自分の考えに固執しない方法|「間違いを認める」を自己否定にしないための知的謙虚さの育て方
「私はこう思う」と伝えたのに、相手に否定された。
悔しくて、つい意地を張ってしまった。
そして、ひとりになってから後悔する。
こんな経験はありませんか?
自分の考えに固執してしまうのは、決して珍しいことではありません。
でも、その「正しくありたい」という気持ちが、いつの間にか自分自身を追い詰めていることがあります。
この記事では、自分の考えに固執してしまう原因と、間違いを認めても自己否定に陥らないための「知的謙虚さ」という考え方についてお伝えします。
なぜ自分の考えに固執してしまうのか?
「自分が正しい」と思いたくなる仕組み
私たちの脳には「確証バイアス」という仕組みがあります。
これは、自分の考えを裏付ける情報ばかりを集めて、反対の情報は無視してしまう傾向のことです。
たとえば:
「あの人は冷たい人だ」と思い込んでいると、その人が冷たくしている場面ばかり目に入ってきます。
優しくしてくれた場面は、なぜか記憶に残りにくいです。
脳は、一度「これが正しい」と判断すると、その判断を守り抜こうとしてしまう仕組みがあります。
ロルフ・ドベリは著書の中でこう述べています。
私たちは、自分の知らないところでつくられたもの、つまり「ここで発明されていない(Not Invented Here)」ものについては、なんでもネガティブに評価してしまう。私たちが「自ら考えだしたアイデア」に夢中になるのは、この「NIH症候群」が原因だ。
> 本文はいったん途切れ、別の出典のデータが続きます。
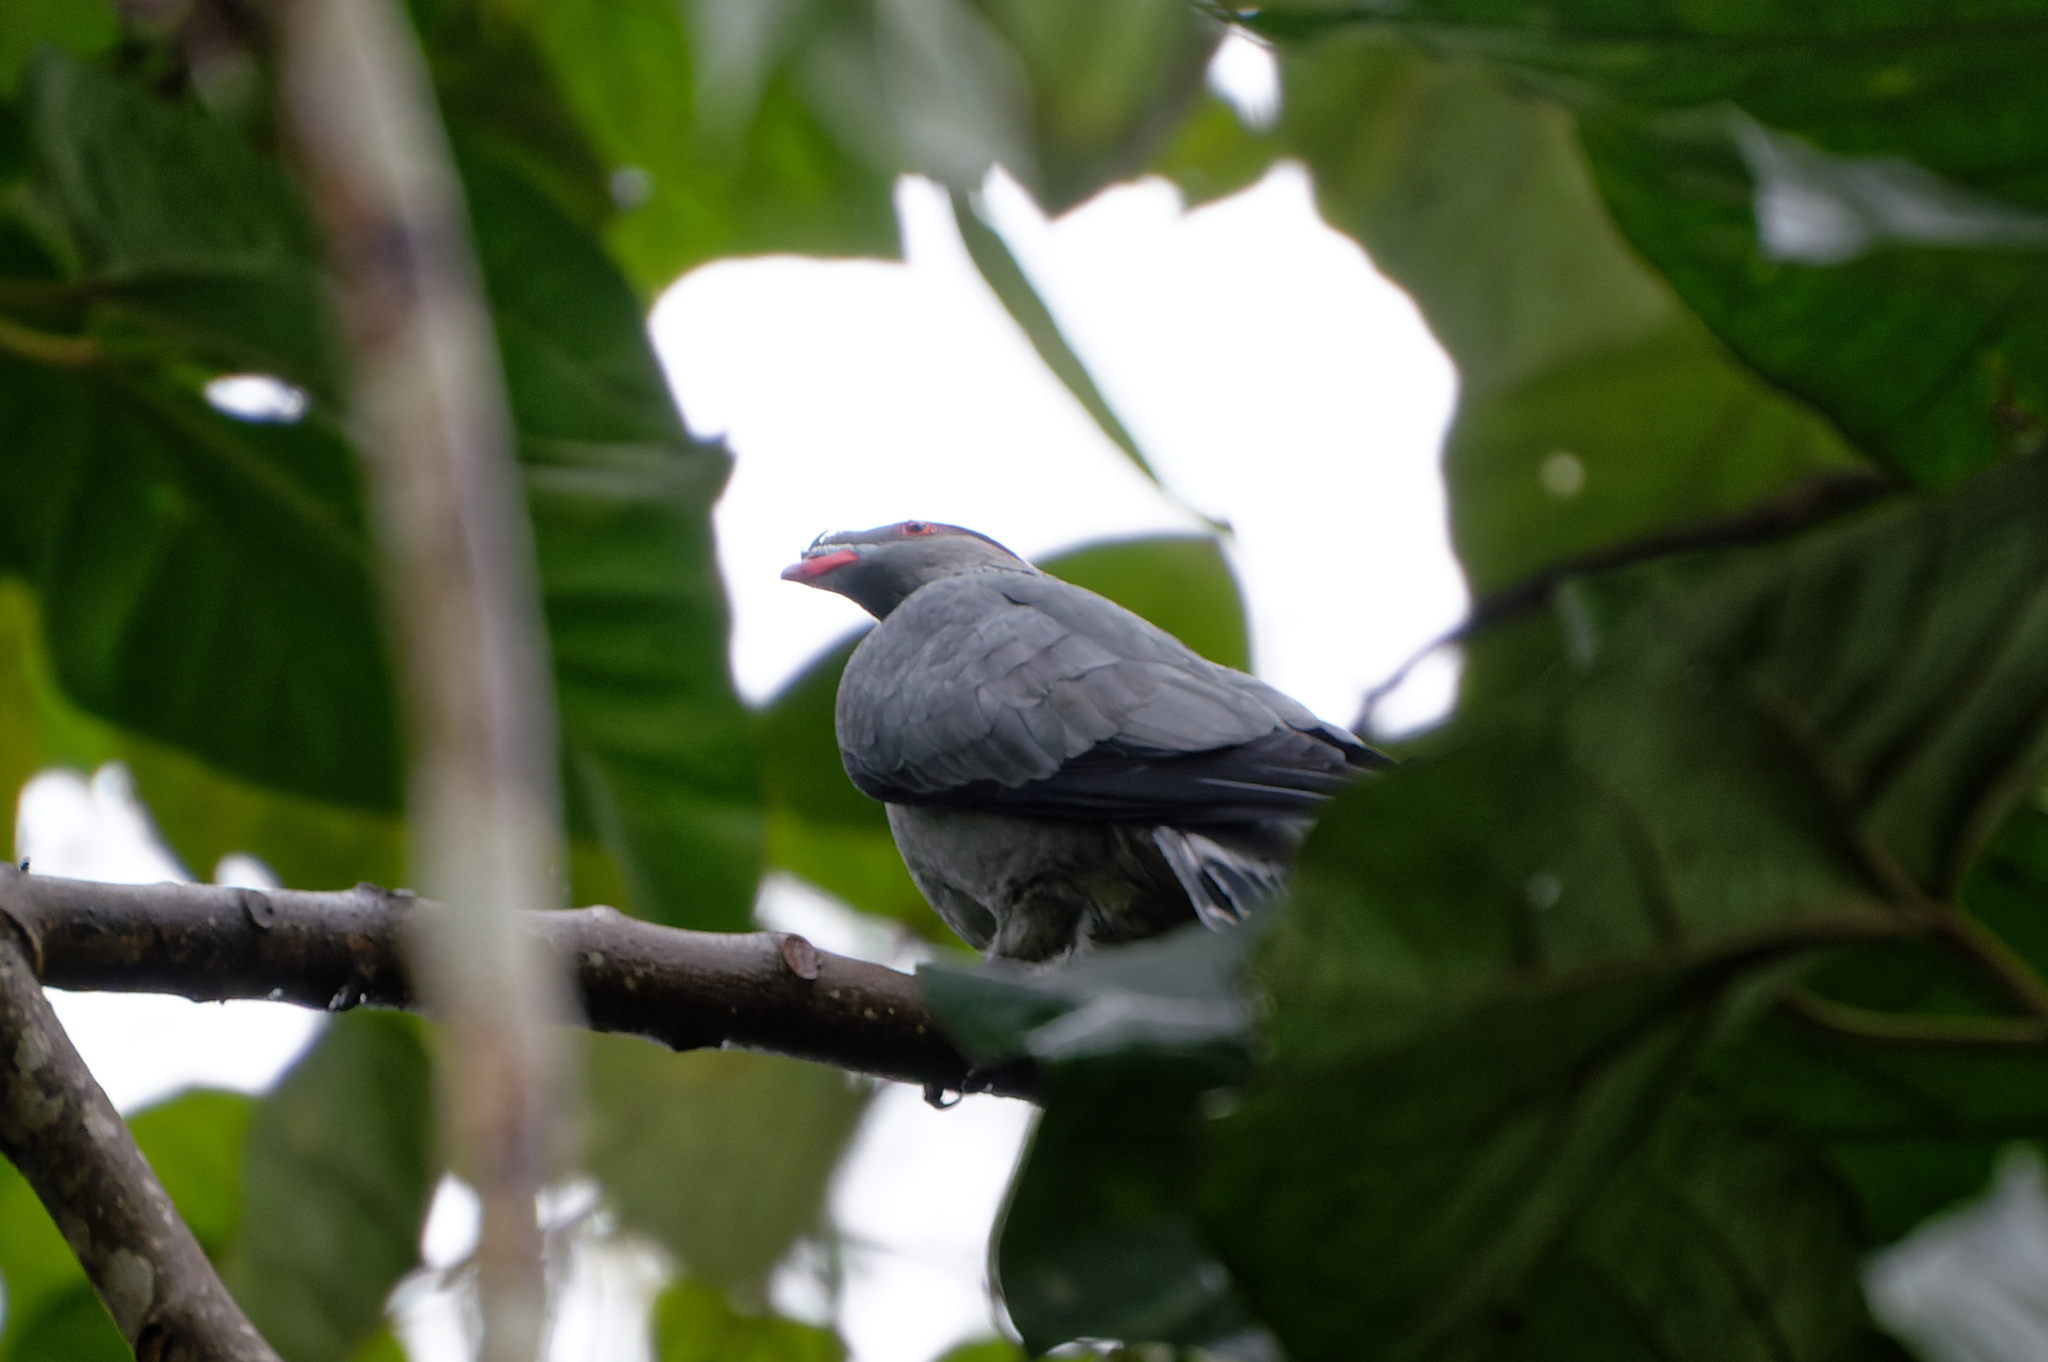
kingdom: Animalia
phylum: Chordata
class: Aves
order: Columbiformes
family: Columbidae
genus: Lopholaimus
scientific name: Lopholaimus antarcticus
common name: Topknot pigeon
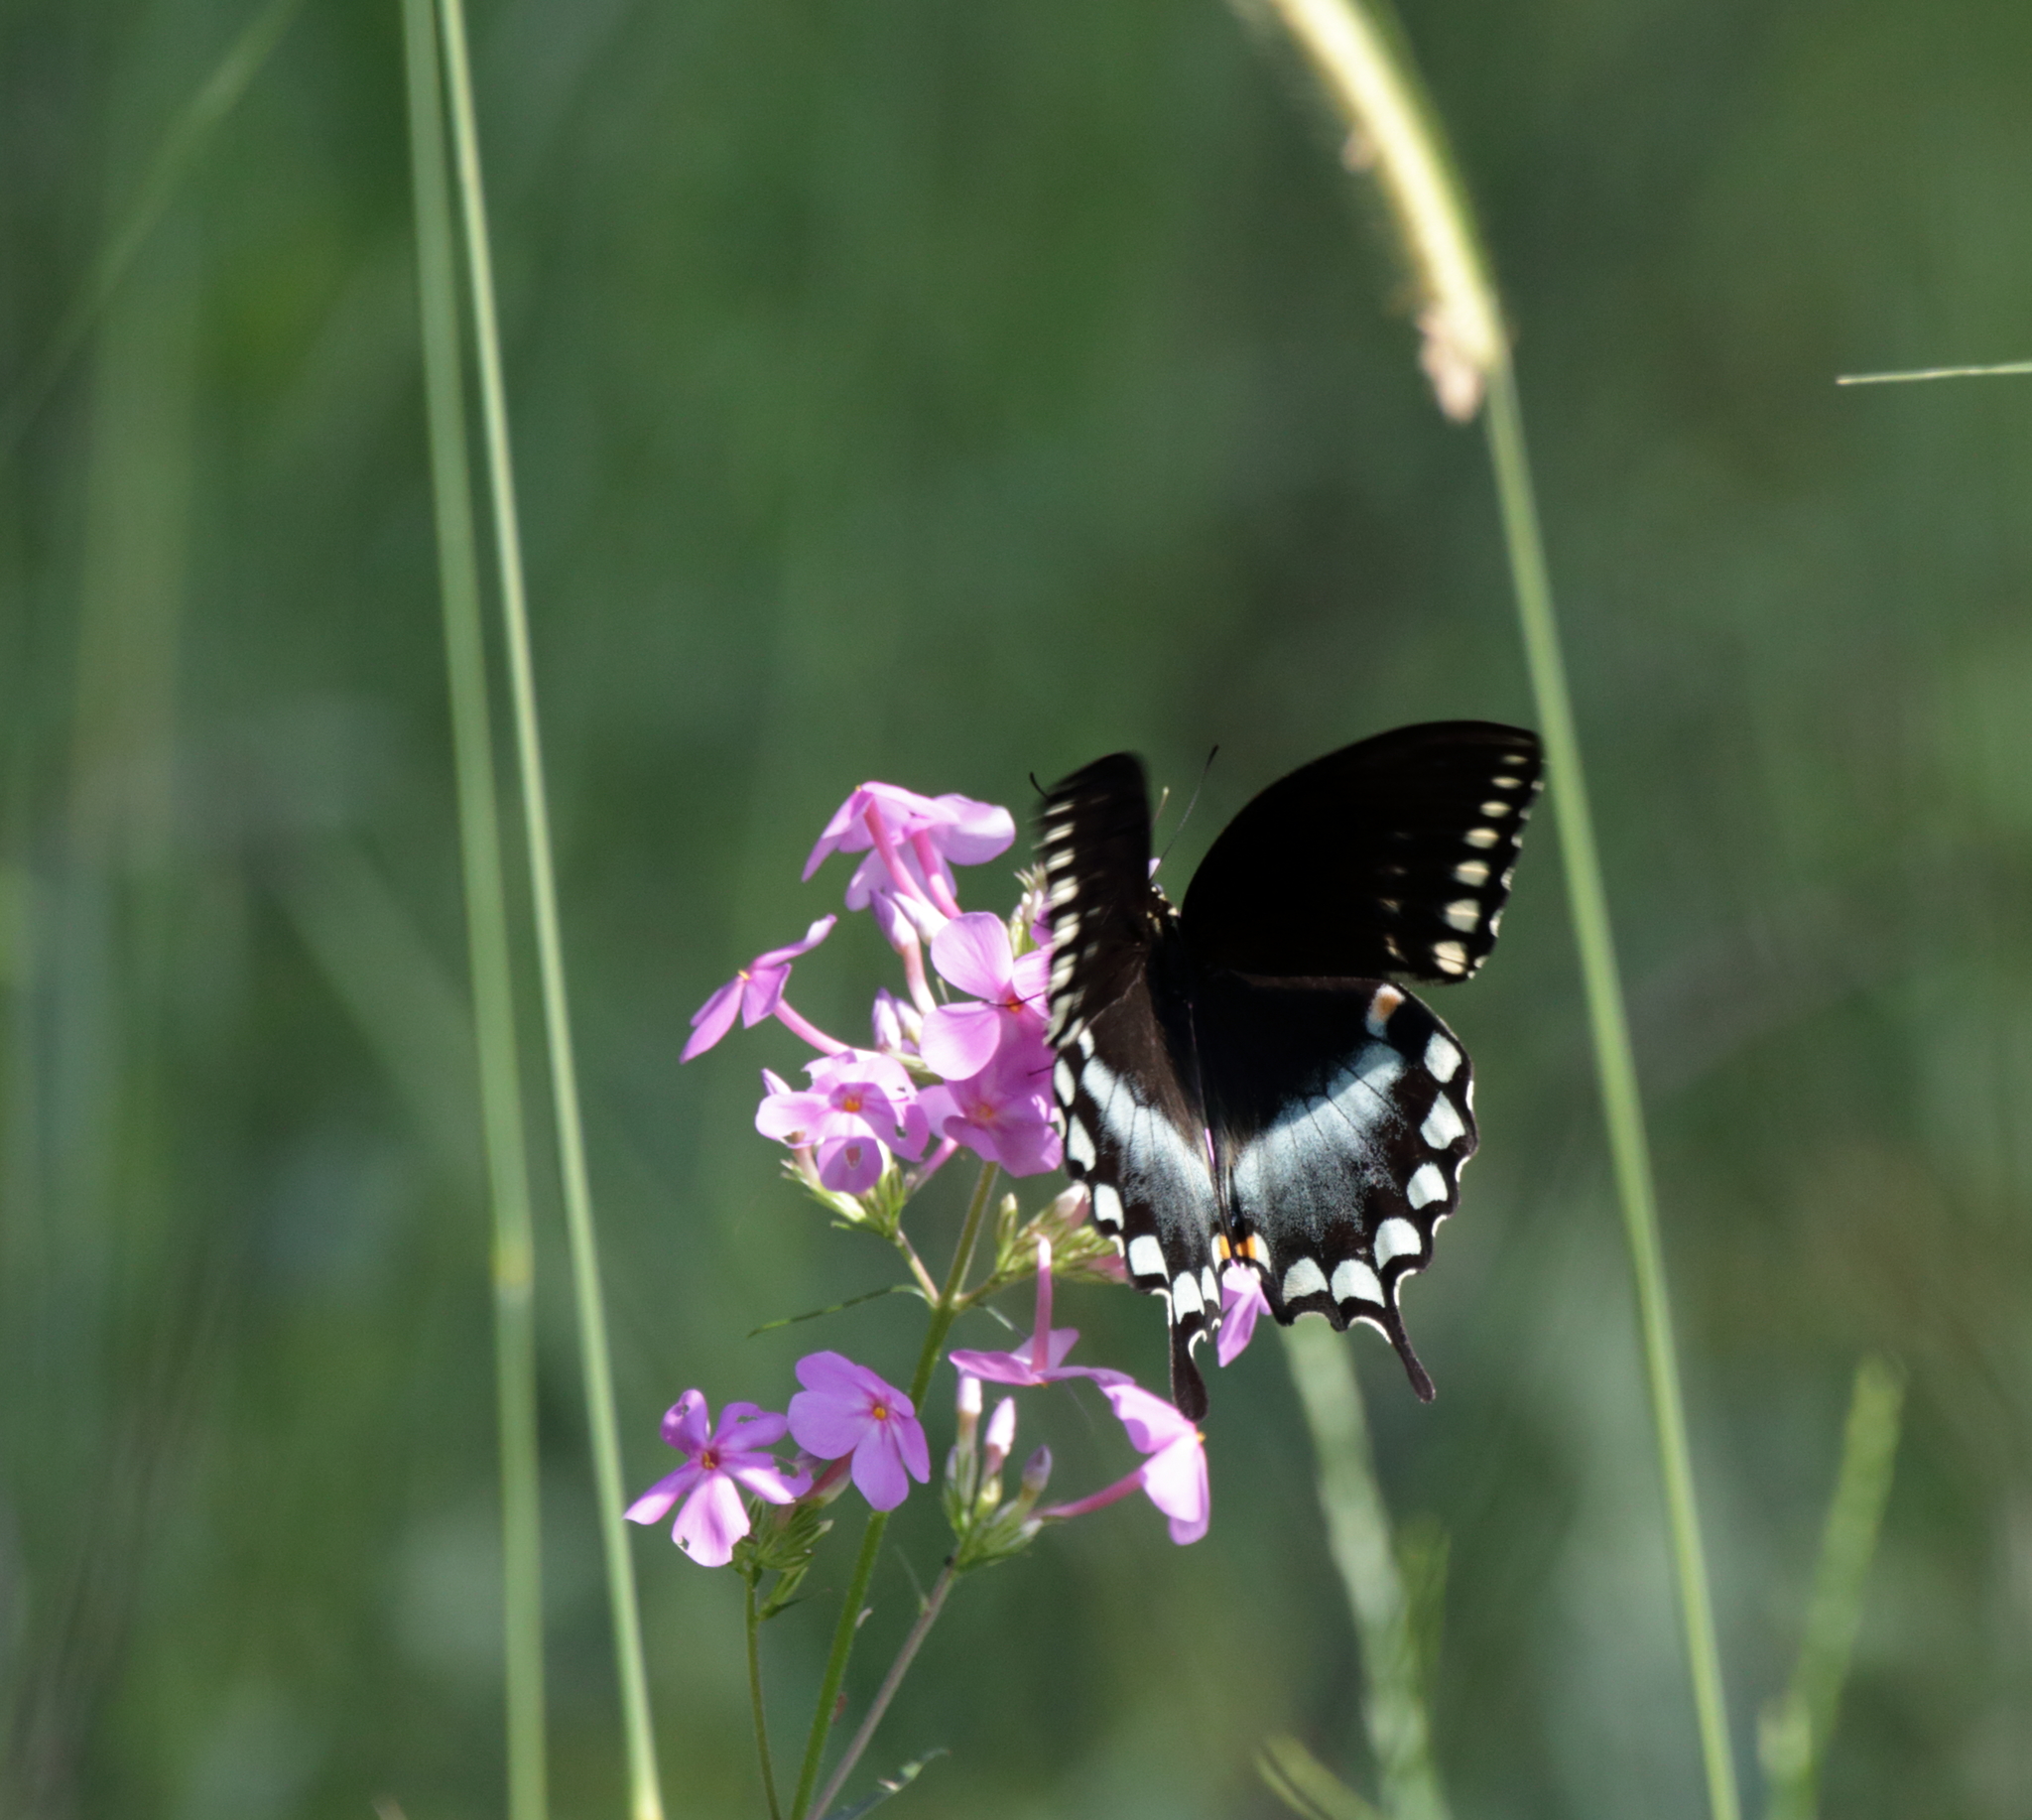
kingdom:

自分のアイデアや考えには、どうしても愛着が湧いてしまいます。だからこそ、それを否定されると、まるで自分自身を否定されたように感じてしまうのかもしれません。
完璧主義が固執を強くする
「間違えてはいけない」という思いが強い人ほど、自分の考えに固執しやすい傾向があります。
完璧主義の根底には、こんな思い込みが隠れていることがあります。
- 間違えた=自分の価値が下がる
- 正解でなければ意味がない
- 一度決めたことを変えるのは弱さだ
でも、本当にそうでしょうか。
間違えることと、自分の価値が下がることは、まったく別の話だと思います。
確証バイアスの仕組みについては、こちらの記事で詳しく解説しています。
→ 思い込みを外す方法|「自分はダメだ」から抜け出す確証バイアスの克服法
「知的謙虚さ」とは何か?
余白を残す力
「知的謙虚さ」とは、「自分の考えは間違っているかもしれない」と、余白を残しておける力のことです。
これは、自信がないこととは違います。
自分の考えを持ちつつも、「もしかしたら違うかも」と柔軟でいられること。
新しい情報が入ってきたときに、考えをアップデートできること。
竹内薫さんは著書でこう書いています。
われわれの常識が仮説にすぎない、と自覚している人はあまりいません。いちいち、目のまえで起きる事件や現象を疑っていたのでは疲れてしまうからです。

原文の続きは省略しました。